Chinese Tea Ceremony: A Step-by-Step Guide
Chinese Tea Ceremony: A Step-by-Step Guide
The Chinese tea ceremony (功夫茶, gōngfū chá — literally “kung fu tea”) is nothing like throwing a tea bag in a mug and calling it a day. It’s a ritual that turns making tea into a meditative practice. Here’s how it works and how to do it yourself.
What You Need
A gaiwan (盖碗) — a lidded bowl with a saucer — is the traditional vessel. It cost about $10-15. You’ll also need small tea cups (wine glass size), a fairness pitcher (公道杯), and a tea tray to catch spills. A kettle with temperature control is useful but not essential — a regular kettle works if you watch the water carefully.
For tea, use loose leaf. Oolong (especially Tieguanyin or Da Hong Pao) is traditional for gongfu style, but pu’er, green tea, and white tea all work. Avoid tea bags — they defeat the purpose.
Step 1: Heat Everything
Boil water and pour it over your gaiwan, cups, and pitcher. This isn’t just about cleaning — the ceremony works best when everything is warm. Cold vessels steal heat from the tea and ruin the brew. Once everything is hot, empty the vessels.
Step 2: Add Tea Leaves
Put about 5-8 grams of tea leaves into the gaiwan. That’s roughly enough to cover the bottom. More than you’d use for a regular cup — gongfu brewing uses more leaves and shorter steeps for stronger flavor.
Step 3: Rinse the Tea
Pour hot water (85-95°C depending on the tea) over the leaves and immediately pour it out. This “washes” the tea and wakes up the leaves. Don’t skip this step — it removes any dust and prepares the leaves to release their full flavor in subsequent steeps.
Step 4: Brew and Serve
Pour water again and wait 10-20 seconds before pouring into the fairness pitcher. Never let tea sit in the gaiwan too long — it becomes bitter. Pour from the pitcher into the small cups. The cups are small (30-50ml) for a reason: the tea cools quickly and you drink it in one or two sips.

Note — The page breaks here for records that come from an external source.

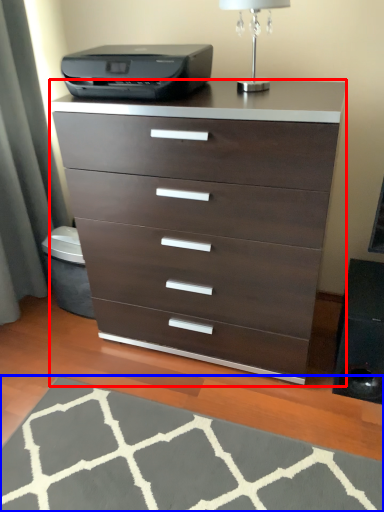
Question: Which object appears farthest to the camera in this image, chest of drawers (highlighted by a red box) or doormat (highlighted by a blue box)?

Choices:
 (A) chest of drawers
 (B) doormat

Answer: (A)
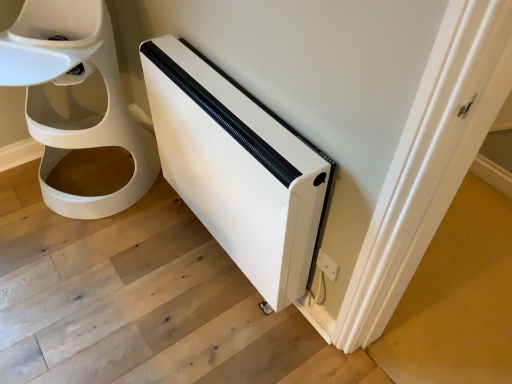
Question: From a real-world perspective, is white plastic electric outlet at lower right on top of white matte heater at lower right?

Choices:
 (A) yes
 (B) no

Answer: (B)

Question: From a real-world perspective, does white plastic electric outlet at lower right sit lower than white matte heater at lower right?

Choices:
 (A) yes
 (B) no

Answer: (A)

Question: Is white plastic electric outlet at lower right bigger than white matte heater at lower right?

Choices:
 (A) no
 (B) yes

Answer: (A)

Question: Is white plastic electric outlet at lower right behind white matte heater at lower right?

Choices:
 (A) yes
 (B) no

Answer: (A)

Question: Is white plastic electric outlet at lower right smaller than white matte heater at lower right?

Choices:
 (A) yes
 (B) no

Answer: (A)

Question: Is white plastic electric outlet at lower right thinner than white matte heater at lower right?

Choices:
 (A) no
 (B) yes

Answer: (B)

Question: Considering the relative sizes of white plastic electric outlet at lower right and white matte heater at lower right in the image provided, is white plastic electric outlet at lower right taller than white matte heater at lower right?

Choices:
 (A) no
 (B) yes

Answer: (A)

Question: Is white plastic electric outlet at lower right oriented towards white matte heater at lower right?

Choices:
 (A) yes
 (B) no

Answer: (B)

Question: Considering the relative positions of white plastic electric outlet at lower right and white matte heater at lower right in the image provided, is white plastic electric outlet at lower right behind white matte heater at lower right?

Choices:
 (A) yes
 (B) no

Answer: (A)

Question: Are white plastic electric outlet at lower right and white matte heater at lower right making contact?

Choices:
 (A) no
 (B) yes

Answer: (A)

Question: Can you confirm if white plastic electric outlet at lower right is wider than white matte heater at lower right?

Choices:
 (A) no
 (B) yes

Answer: (A)

Question: Considering the relative sizes of white plastic electric outlet at lower right and white matte heater at lower right in the image provided, is white plastic electric outlet at lower right smaller than white matte heater at lower right?

Choices:
 (A) no
 (B) yes

Answer: (B)

Question: From the image's perspective, is white matte heater at lower right located beneath white matte heater at lower right?

Choices:
 (A) yes
 (B) no

Answer: (A)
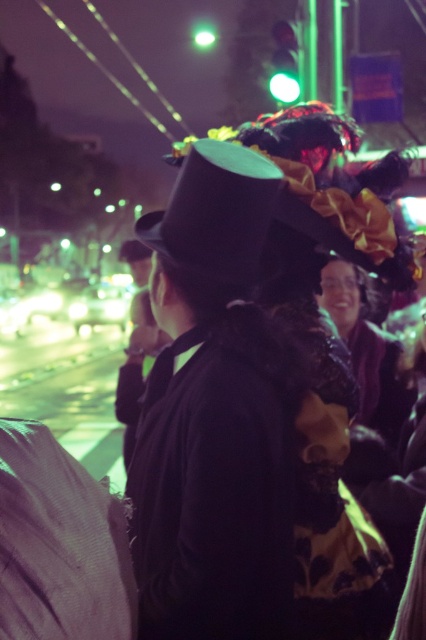
You are standing in the middle of the street during the nighttime festival. You notice the matte black hat at center. Can you determine its exact position using the coordinate system provided?

The matte black hat at center is located at point (213, 416) in the coordinate system.

You are a photographer trying to capture a clear shot of both the matte black hat at center and the matte black jacket at center in the scene. Given that your camera has a minimum focus distance of 5 feet, will you be able to focus on both objects simultaneously?

The matte black hat at center and the matte black jacket at center are 8.37 feet apart from each other. Since the minimum focus distance required is 5 feet, the photographer can focus on both objects simultaneously because the distance between them is greater than the minimum focus requirement.

You are a photographer trying to capture the sparkly purple dress at center in the best possible way. Given that the dress is located at coordinates point 0.547, 0.864, where should you position your camera to ensure it is centered in the frame?

To center the sparkly purple dress at center, position the camera so the dress aligns with the frame center at coordinates point (368, 349).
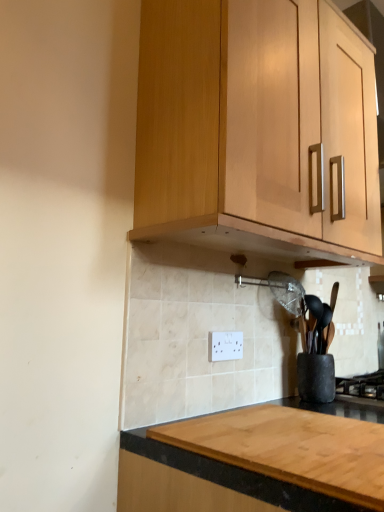
Measure the distance between point [241,335] and camera.

The depth of point [241,335] is 4.32 feet.

Describe the element at coordinates (251, 127) in the screenshot. I see `light wood cabinet at upper center` at that location.

Describe the element at coordinates (362, 386) in the screenshot. I see `black matte gas stove at lower right` at that location.

Locate an element on the screen. This screenshot has height=512, width=384. white plastic electric outlet at center is located at coordinates (225, 346).

From the image's perspective, which one is positioned higher, light wood cabinet at upper center or white plastic electric outlet at center?

light wood cabinet at upper center.

Does light wood cabinet at upper center appear on the left side of white plastic electric outlet at center?

No, light wood cabinet at upper center is not to the left of white plastic electric outlet at center.

Is light wood cabinet at upper center smaller than white plastic electric outlet at center?

No, light wood cabinet at upper center is not smaller than white plastic electric outlet at center.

Pour for others before yourself. When someone pours your tea, tap two fingers on the table — it’s the traditional way of saying thank you without interrupting the ceremony.
Step 5: Multiple Steeps
The magic of gongfu tea is that good leaves can be brewed 5-10 times. Each steep tastes slightly different. The first steep is light and floral. By the third or fourth, deeper flavors emerge. By the seventh, the tea is gentle and sweet. This is why the ceremony takes time — you’re experiencing the full life of the leaf.
Add 5-10 seconds to each subsequent steep. After 8-10 steeps (or when the flavor fades), it’s time for fresh leaves.
Common Mistakes
Using water that’s too hot. Green and white teas burn easily — use 80°C. Oolong and pu’er handle 95°C. Steeping too long — 10-20 seconds is enough. More is not better. Using too few leaves — gongfu style needs more leaves than you think. Skipping steps — the rinse, the warm-up, the small cups — every part of the ceremony serves a purpose.
The Chinese tea ceremony isn’t about getting caffeinated. It’s about slowing down, paying attention, and sharing a quiet moment with the people around you. The tea is the medium, not the goal.